--- DOCUMENT PASSAGE ---
+ + + + +
# Of what does the general hunter's collection consist?



## Huge29 (Sep 17, 2007)

So, I am about to buy the next piece of the collection and trying to decide to which category I should go. Officially, I don't own a single one, but my neighbor has the following:

2-10/22's 
2-1,200 FPS pellet guns
700 in 243 
700 in 30-06
BAR in 7mm 
XD in 9mm
Ruger P89 in 9mm 
R15
SBEII 
870
T/C Omega 
Savage 17hmr
Savage model 12 223 
Cricket 22
Browning Buckmark (Edited, my neighbor is a little forgetful)
The obvious missing categories would be revolver, over/under and lever action, but I wouldn't care for the first or third options, so I am leaning towards another concealable for the wife's car or the over/under. What do you think? Any particular good way to get a decently priced o/u? Anything worth having other than the Citori? if the concealable, it would be rarely used, leaning towards the LC9...


----------



## longbow (Mar 31, 2009)

A Kimber Ultra Carry .45cal. I think I just drooled on my keyboard.


----------



## BPturkeys (Sep 13, 2007)

Well Huge, your neighbor clearly has enough "just guns", that is, he has a full range of weapons to cover most "needs", so his next move logically would be towards collecting guns that he just "likes". He should pick out maybe guns based on his favorite caliber i.e. 45 ACP, or 22-250, or maybe something older like my favorite the 38-55. Or he could decide to collect a certain make, i.e Browning or Winchester, etc. He might even have a passion for something like lever actions or military type weapons, or o/u shotguns. It really does not matter what he likes, there is no right or wrong, just advise him to make one of his purchases a good big gun safe and keep it full.


----------



## izzydog (Jan 18, 2008)

Definitely a 1911 of some sort. The Kimber is tops on my 'neighbors' list. Taurus 1911's are on sale cheap right now in the cdnn catalog.


----------



## MadHunter (Nov 17, 2009)

That is a nice little bunch of guns he's got . If that were my collection I would add some cowboy guns to it. A Vaquero, Winchester lever actions, a Henry of some sort. If you got cash to throw around a little bit I would go for antique versions of the cowboy guns.


----------



## Fowlmouth (Oct 4, 2008)

.22 Browning or Ruger pistol
.44 mag or .45 LC Vaquero revolver
Lever action rifle
1911 .45 
O/U shotgun
XD .40 caliber

I enjoy having .22 pistols and large bore revolvers in my collection, and they are a "blast" to shoot.


----------



## Bax* (Dec 14, 2008)

I thought your neighbor had a Remington R-15 VTR?

If I were your neighbor, I would definitely start looking at O/Us. I know that they are expensive, but boy are they fun to shoot!

A nice 1911 is always in order too.

But how about a .22 Magnum for varminting? Or how about a long range caliber that you could go have some fun with? Some days I wish Longbow lived closer to me so I could shoot his 6.5x284


----------



## wyogoob (Sep 7, 2007)

I have a BB gun and a single-shot 12 gauge. That's all I need.

If I had any more guns than that I wouldn't list them on the internet.


----------



## Huge29 (Sep 17, 2007)

Bax* said:


> I thought your neighbor had a Remington R-15 VTR?


It is on there.
+ + + + +
--- RECORD EXTRACTS ---
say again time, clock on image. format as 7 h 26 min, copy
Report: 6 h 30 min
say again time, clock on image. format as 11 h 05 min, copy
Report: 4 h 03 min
+ + + + +
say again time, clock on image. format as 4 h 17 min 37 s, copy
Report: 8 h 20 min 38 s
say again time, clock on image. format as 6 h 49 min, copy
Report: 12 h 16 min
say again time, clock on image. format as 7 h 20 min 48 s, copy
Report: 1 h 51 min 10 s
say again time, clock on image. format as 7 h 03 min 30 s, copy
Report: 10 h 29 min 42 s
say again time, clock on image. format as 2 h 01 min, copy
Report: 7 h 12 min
+ + + + +
--- BRIEF ---
Reproduce word for word the stretch of the forum thread on a hunter's gun collection from "The obvious missing" through "on my keyboard.".

--- WRITTEN SOLUTION ---
The obvious missing categories would be revolver, over/under and lever action, but I wouldn't care for the first or third options, so I am leaning towards another concealable for the wife's car or the over/under. What do you think? Any particular good way to get a decently priced o/u? Anything worth having other than the Citori? if the concealable, it would be rarely used, leaning towards the LC9...


----------



## longbow (Mar 31, 2009)

A Kimber Ultra Carry .45cal. I think I just drooled on my keyboard.